Here is the points chart, which I think is current. Someone jump in and correct me if I am wrong. You could pay an upgrade fee of $100.00 per bedroom also.

STUDIO 8000
1 BR 9000
2 BR 10000
3 BR 12000


----------



## Rancher (Feb 9, 2017)

sun starved Gayle said:


> Here is the points chart, which I think is current. Someone jump in and correct me if I am wrong. You could pay an upgrade fee of $100.00 per bedroom also.
> 
> STUDIO 8000
> 1 BR 9000
> ...



Thank you for the points chart. My question remains can i trade a studio Worldmark unit for a one bedroom unit listed on II. If I go to the II site and chose from my Worldmark account a studio unit can I then proceed with the trade into a one bedroom unit lets say in Florida. Do I have to trade one bedroom for a one bedroom or can I use this studio.

Thanks


----------



## Tacoma (Feb 9, 2017)

Rancher said:


> I was wondering if it possible to trade a Worldmark studio for a one bedroom at another resort through Interval International. If it is possible how many credits would they take.
> 
> Thanks


Hi Rancher it's Joan

If you trade worldmark points they will take out the amount of points for the unit size you get. If you did a deposit first with worldmark and they gave you a studio and you are using that specific deposit first and it pulls a one bedroom then they will use that room you got when they gave you the room for a deposit of a certain number of points. Hope that clarifies.


----------



## sue1947 (Feb 9, 2017)

Yes, it is possible to trade a studio for a 1 BR.   The only way to do this is via Deposit First where you call in and request a studio deposit.  You pay 4000-8000 depending on the season.  You have no choice on which resort you get.  If you get a strong trader, you can use it to book any size it will pull.  If you get a dud, you will be lucky to trade for anything except a studio.  What week do you have?  Note that with a studio deposit, you can only set up an ongoing search for a studio unless the resort you want doesn't have any.  To find a 1 BR, you need to do a manual search and will be checking the leftovers.   However, whatever you see, you can book.  

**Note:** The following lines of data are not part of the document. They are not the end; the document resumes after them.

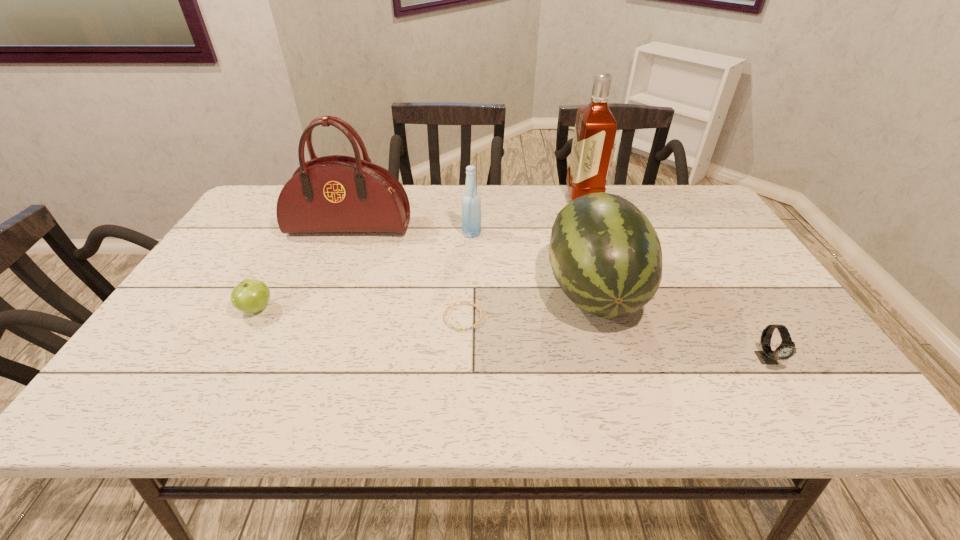
Where is `the farthest object`? The image size is (960, 540). the farthest object is located at coordinates (595, 130).

Image resolution: width=960 pixels, height=540 pixels. Find the location of `handbag`. handbag is located at coordinates (331, 194).

Identify the location of watermelon. Image resolution: width=960 pixels, height=540 pixels. (605, 254).

Identify the location of bottle. (471, 202).

Identify the location of apple. The width and height of the screenshot is (960, 540). [x=250, y=296].

I want to click on the nearest object, so click(786, 349).

This screenshot has height=540, width=960. Find the location of `watch`. watch is located at coordinates (786, 349).

Where is `bracelet`? bracelet is located at coordinates (456, 328).

This screenshot has width=960, height=540. Identify the location of vacant space situated 0.090m on the front label of the liquor. (540, 199).

At what (x,y) coordinates should I click in order to perform the action: click on free spot located 0.080m on the front label of the liquor. Please return your answer as a coordinate pair (x, y). The width and height of the screenshot is (960, 540). Looking at the image, I should click on (543, 199).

Most WM to II trades are REquest First.   You put in your request using the WM Float (which is a combination of all resorts and is the strongest trader) and you pay the number of credits based on the size and season that you match to.  If you want a 1 BR, you would specify that in your search.


----------



## Marathoner (Feb 9, 2017)

In addition to the above, you can also wait to exchange into a 1BR at 59 days or less, the flexchange period.  During this period, all exchanges (studio or 1BR or 2BR or 3BR) are only 4,000 credits.


----------



## HudsHut (Feb 15, 2017)

Rancher said:


> I was wondering if it possible to trade a Worldmark studio for a one bedroom at another resort through Interval International. If it is possible how many credits would they take.
> 
> Thanks


If the 1br is available online, it is possible for a a Studio to exchange into a 1br; however it will depend on which resort/week your Studio is, and which resort/week the 1br is.
If it is a high demand 1br, you may not even be able to see it on II. At 59 days, then many restrictions are lifted and the studio will be able to see more trade options.

If you need to set up an Exchange Request to get the 1br, then you will not be able to specify a larger unit. If you get matched to a unit you do not want, you will have to call II to cancel before close of business, within 24 hours of the day you matched.


----------